Although OTFTs fabricated using a thiophene polymer as polymer material have properties undesirable when compared with OTFTs using low-molecular-weight material, they are advantageous in terms of processibility because a larger area may be realized at a decreased price through a solution process, e.g., printing. In this regard, research has already reported the experimental fabrication of a polymer-based OTFT using a polythiophene material, called F8T2, leading to charge mobility of about 0.01˜0.02 cm2/Vs. As mentioned above, the polymer-based organic semiconductor material may have TFT properties, e.g., charge mobility, which may be undesirable when compared with low-molecular-weight material including pentacene. However, the polymer-based organic semiconductor material may eliminate the need for increased operating frequency and enables the inexpensive fabrication of TFTs.
In order to commercialize the OTFTs, an increased on/off ratio, as an important parameter, in addition to charge mobility, should be achieved. Leakage current in an off-state may be minimized or reduced. Thus, various attempts to improve such properties are being made these days.
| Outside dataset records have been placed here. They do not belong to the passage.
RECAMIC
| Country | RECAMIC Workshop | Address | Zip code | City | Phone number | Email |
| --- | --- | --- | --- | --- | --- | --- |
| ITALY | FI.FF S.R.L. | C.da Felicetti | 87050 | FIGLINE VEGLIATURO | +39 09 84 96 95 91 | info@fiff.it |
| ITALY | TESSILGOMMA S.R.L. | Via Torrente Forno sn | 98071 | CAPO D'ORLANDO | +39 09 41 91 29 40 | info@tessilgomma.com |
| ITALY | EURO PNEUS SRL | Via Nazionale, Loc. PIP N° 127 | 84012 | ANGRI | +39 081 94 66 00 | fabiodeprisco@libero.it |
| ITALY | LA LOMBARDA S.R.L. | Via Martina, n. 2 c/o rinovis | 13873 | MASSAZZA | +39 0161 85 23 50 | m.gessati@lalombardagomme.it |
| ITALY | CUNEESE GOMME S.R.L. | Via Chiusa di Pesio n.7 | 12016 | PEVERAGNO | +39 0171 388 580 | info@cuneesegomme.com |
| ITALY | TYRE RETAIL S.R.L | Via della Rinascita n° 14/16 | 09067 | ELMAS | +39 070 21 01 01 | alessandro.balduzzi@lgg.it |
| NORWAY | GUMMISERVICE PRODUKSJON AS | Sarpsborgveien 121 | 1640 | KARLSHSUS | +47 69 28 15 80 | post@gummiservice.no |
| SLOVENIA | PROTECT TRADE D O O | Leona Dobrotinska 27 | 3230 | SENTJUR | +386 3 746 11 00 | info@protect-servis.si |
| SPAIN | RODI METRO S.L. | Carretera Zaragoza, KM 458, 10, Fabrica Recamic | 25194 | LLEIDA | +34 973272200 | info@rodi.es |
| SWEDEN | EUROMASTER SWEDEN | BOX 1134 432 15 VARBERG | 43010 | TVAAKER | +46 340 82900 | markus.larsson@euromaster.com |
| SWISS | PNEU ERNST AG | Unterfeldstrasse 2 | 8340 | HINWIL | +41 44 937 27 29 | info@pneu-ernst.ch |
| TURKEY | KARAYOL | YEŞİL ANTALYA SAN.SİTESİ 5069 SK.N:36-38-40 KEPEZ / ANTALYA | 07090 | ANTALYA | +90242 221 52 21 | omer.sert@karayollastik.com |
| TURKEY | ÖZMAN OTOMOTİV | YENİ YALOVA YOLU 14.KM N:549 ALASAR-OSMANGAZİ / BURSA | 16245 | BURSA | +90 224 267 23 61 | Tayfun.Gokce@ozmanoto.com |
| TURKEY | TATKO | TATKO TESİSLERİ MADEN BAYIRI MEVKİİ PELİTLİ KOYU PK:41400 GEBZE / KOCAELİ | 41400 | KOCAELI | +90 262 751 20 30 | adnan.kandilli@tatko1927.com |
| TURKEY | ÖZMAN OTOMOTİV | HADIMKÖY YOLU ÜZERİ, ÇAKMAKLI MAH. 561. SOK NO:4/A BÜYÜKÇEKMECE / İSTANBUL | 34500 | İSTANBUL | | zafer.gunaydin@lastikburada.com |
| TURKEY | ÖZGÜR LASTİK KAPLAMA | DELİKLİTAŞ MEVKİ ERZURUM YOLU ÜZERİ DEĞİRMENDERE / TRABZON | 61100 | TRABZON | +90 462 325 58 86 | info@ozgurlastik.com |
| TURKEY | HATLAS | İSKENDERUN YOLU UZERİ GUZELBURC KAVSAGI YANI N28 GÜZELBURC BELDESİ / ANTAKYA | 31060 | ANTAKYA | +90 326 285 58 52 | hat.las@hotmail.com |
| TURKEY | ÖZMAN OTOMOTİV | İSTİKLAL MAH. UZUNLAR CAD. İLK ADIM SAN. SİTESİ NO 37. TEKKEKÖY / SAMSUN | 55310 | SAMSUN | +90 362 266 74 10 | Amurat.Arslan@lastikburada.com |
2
The related art discloses an OTFT comprising an active layer composed of n-type inorganic semiconductor material and p-type organic semiconductor material to thus slightly improve the properties thereof, which is still difficult to use and realize mass production because the fabrication process is similar to that of a conventional Si-based TFT. In addition, the related art discloses an OTFT having charge mobility of about 0.01˜0.04 cm2/Vs using regioregular polythiophene P3HT. When using P3HT as representative regioregular polythiophene, the charge mobility may be merely about 0.01 cm2/Vs but cut-off leakage current may be increased (about 10−9 A or more), and thus the on/off ratio may be undesirably decreased, to an extent of about 400 or less, consequently making it impossible to serve in an electronic device. Thorough research into organic semiconductor polymers for polymer-based OTFTs satisfying both increased charge mobility and decreased cut-off leakage current has been conducted, but there is only a small number of reported examples.
The organic semiconductor material for OTFTs, which is classified into low-molecular-weight material and polymeric material, may be further divided into p-type material (hole transport), n-type material (electron transport), and charge-transfer (CT) material simultaneously exhibiting the above two properties, depending on the type of carrier. Separately from the type of organic semiconductor material, the transistor is classified into a p-type transistor, an n-type transistor, and an ambipolar or bipolar transistor.
Because almost all of the initially developed semiconductor materials are p-channel type, exhibiting hole transport upon the application of negative voltage, the recent development of polymer semiconductor material has been primarily conducted toward n-type material, or semiconductor material for ambipolar TFTs. With the goal of manufacturing CMOS circuits required for the design of various electronic devices, there is a need for the development of n-type material or semiconductor material for ambipolar transistors, as organic semiconductor material along with p-type semiconductor material.